Di Francesco: “La gara contro l’Udinese è quella più importante”

Di Francesco: “La gara contro l’Udinese è quella più importante”

Eusebio Di Francesco ha parlato oggi in conferenza stampa alla vigilia della sfida contro l’Udinese. L’allenatore dell’AS Roma ha detto la sua sul prossimo avversario: “Che squadra affronteremo? Sicuramente agguerrita ma, vedendo le sue due ultime prestazioni, è una squadra che ha fisicità, che sta bene. Non meritava di perdere con il Milan ma soprattutto con l’Empoli perché ha fatto una gran partita. Conosco bene il suo allenatore, Davide Nicola, è molto attento ai particolari, l’ho affrontato diverse volte in Serie B e in Serie A e preparerà una partita a livello tattico per cercare di toglierci le giocate e gli spazi. La partita si prepara sulle caratteristiche dei giocatori avversari. Sai benissimo che se c’è Lasagna davanti allora affronti un giocatore bravissimo ad attaccare la profondità perché è uno dei più veloci della Serie A e devi essere bravo ad avere le coperture giuste. C’è De Paul che è molto bravo a ballare tra le linee, è il capocannoniere della sua squadra e come può calcia in porta. Ci sono tanti ottimi calciatori e dobbiamo stare attenti. Prepareremo la partita sul sistema di gioco per capire come andarli a prendere e come si muovono”.

La condizione della Roma: “Per quanto riguarda Kolarov tutto ok. Santon era febbricitante ieri ma ha recuperato. Oggi si è allenato con la squadra ed è a disposizione. Per De Rossi e Perotti non è che si sono allungati i tempi ma in passato, a volte, siamo stati un po’ frettolosi nel rimettere dentro certi giocatori come è successo con Pastore e come è successo con lo stesso Perotti. La strada giusta è quella di cercare di mettere dentro Perotti dopo la partita di Champions, vedendo anche se andrà a migliorare nella continuità degli allenamenti, e a seguire Daniele prima o dopo la partita di Cagliari. I tempi per rimettere a posto certi giocatori sono questi. Io non voglio rimettere in campo giocatori che siano a metà della condizione. Karsdorp si è allenato molto bene ma è stato fermo quasi un mese e ha fatto solo questa settimana di allenamenti non completi. Il pensiero c’è sempre ma non dall’inizio. E’ in grande crescita e sono contento di come si sta allenando e di come sia entrato mentalmente all’interno del gruppo”.

Udinese, Real Madrid e Inter: “L’ambiente pensa al Real Madrid ma io credo che la partita più importante che abbiamo tra Udinese, Real e Inter sia quella contro i bianconeri. E’ una partita da affrontare nel modo giusto. Anche le altre squadre hanno tanti nazionali in giro, per cui dobbiamo essere bravi ad approcciare al meglio questa gara, sapendo che sarà molto dura dal punto di vista fisico e noi ci stiamo preparando in questo senso”.

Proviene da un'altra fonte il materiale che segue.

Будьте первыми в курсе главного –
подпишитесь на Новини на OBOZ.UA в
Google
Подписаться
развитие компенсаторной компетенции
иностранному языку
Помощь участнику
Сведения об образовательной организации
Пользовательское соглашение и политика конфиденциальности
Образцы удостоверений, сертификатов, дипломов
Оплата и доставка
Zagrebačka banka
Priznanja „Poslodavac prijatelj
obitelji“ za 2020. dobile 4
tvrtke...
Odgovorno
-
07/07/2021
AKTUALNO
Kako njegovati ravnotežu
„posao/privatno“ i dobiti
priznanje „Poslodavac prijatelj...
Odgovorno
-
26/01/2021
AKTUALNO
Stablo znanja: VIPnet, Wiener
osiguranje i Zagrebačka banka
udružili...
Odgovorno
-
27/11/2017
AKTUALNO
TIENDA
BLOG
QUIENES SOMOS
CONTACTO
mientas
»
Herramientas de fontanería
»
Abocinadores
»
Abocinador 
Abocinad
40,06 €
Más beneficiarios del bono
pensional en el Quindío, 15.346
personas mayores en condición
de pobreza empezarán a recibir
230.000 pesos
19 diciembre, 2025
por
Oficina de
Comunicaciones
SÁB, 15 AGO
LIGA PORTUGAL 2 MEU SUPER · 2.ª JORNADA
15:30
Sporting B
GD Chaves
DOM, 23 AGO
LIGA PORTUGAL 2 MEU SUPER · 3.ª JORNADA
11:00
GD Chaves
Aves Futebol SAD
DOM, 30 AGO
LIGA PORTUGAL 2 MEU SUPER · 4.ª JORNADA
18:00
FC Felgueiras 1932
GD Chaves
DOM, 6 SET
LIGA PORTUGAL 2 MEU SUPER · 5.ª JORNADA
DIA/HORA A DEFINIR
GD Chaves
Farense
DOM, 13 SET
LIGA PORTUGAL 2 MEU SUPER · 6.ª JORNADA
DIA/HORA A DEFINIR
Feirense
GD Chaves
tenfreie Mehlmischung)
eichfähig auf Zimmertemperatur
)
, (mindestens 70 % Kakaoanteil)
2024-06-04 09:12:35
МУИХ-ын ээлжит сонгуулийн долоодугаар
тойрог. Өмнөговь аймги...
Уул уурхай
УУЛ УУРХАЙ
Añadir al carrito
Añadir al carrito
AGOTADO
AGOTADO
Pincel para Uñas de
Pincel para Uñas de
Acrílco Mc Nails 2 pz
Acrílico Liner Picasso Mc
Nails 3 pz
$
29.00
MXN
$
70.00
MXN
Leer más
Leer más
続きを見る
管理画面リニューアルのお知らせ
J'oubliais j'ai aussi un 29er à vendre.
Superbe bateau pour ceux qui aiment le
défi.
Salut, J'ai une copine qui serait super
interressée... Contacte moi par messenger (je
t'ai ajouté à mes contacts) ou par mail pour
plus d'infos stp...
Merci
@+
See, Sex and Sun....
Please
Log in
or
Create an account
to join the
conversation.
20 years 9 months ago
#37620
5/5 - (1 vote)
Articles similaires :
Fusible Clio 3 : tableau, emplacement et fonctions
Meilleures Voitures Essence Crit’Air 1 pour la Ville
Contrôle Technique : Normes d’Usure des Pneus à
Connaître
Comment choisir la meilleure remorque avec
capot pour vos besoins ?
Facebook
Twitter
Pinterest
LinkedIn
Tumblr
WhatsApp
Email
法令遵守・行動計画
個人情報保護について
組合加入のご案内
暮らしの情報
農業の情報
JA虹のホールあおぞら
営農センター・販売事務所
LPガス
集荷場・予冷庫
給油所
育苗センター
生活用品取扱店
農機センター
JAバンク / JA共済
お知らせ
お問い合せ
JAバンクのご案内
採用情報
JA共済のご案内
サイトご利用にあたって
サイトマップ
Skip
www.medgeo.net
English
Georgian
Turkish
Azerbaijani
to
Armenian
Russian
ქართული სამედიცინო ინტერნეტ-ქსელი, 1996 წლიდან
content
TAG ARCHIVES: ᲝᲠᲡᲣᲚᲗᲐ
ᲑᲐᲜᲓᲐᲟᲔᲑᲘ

Schick e il suo gol con la Repubblica Ceca: “Schick partirà dall’inizio domani e questo è un bel segnale perché ha dato risposte importanti prima di tutto con la Roma e a seguire anche con la nazionale. C’è un lavoro generale dietro Patrik Schick ma prima di tutto su se stesso. L’allenatore conta in maniera relativa quando dall’altra parte trova grande disponibilità. Sta crescendo, c’è stato un periodo di appannamento ma ha una grande voglia di uscire fuori. Anche in questo allenamento mi è piaciuto tantissimo e mi auguro che anche domani possa dimostrare la sua continua crescita. Poi abbiamo fatto passare quel pallonetto come gol dell’anno ma io credo che abbia fatto un bel gol. Appena è tornato gli ho detto che è un gol normalissimo. Il gol conta per l’aspetto mentale del calciatore”.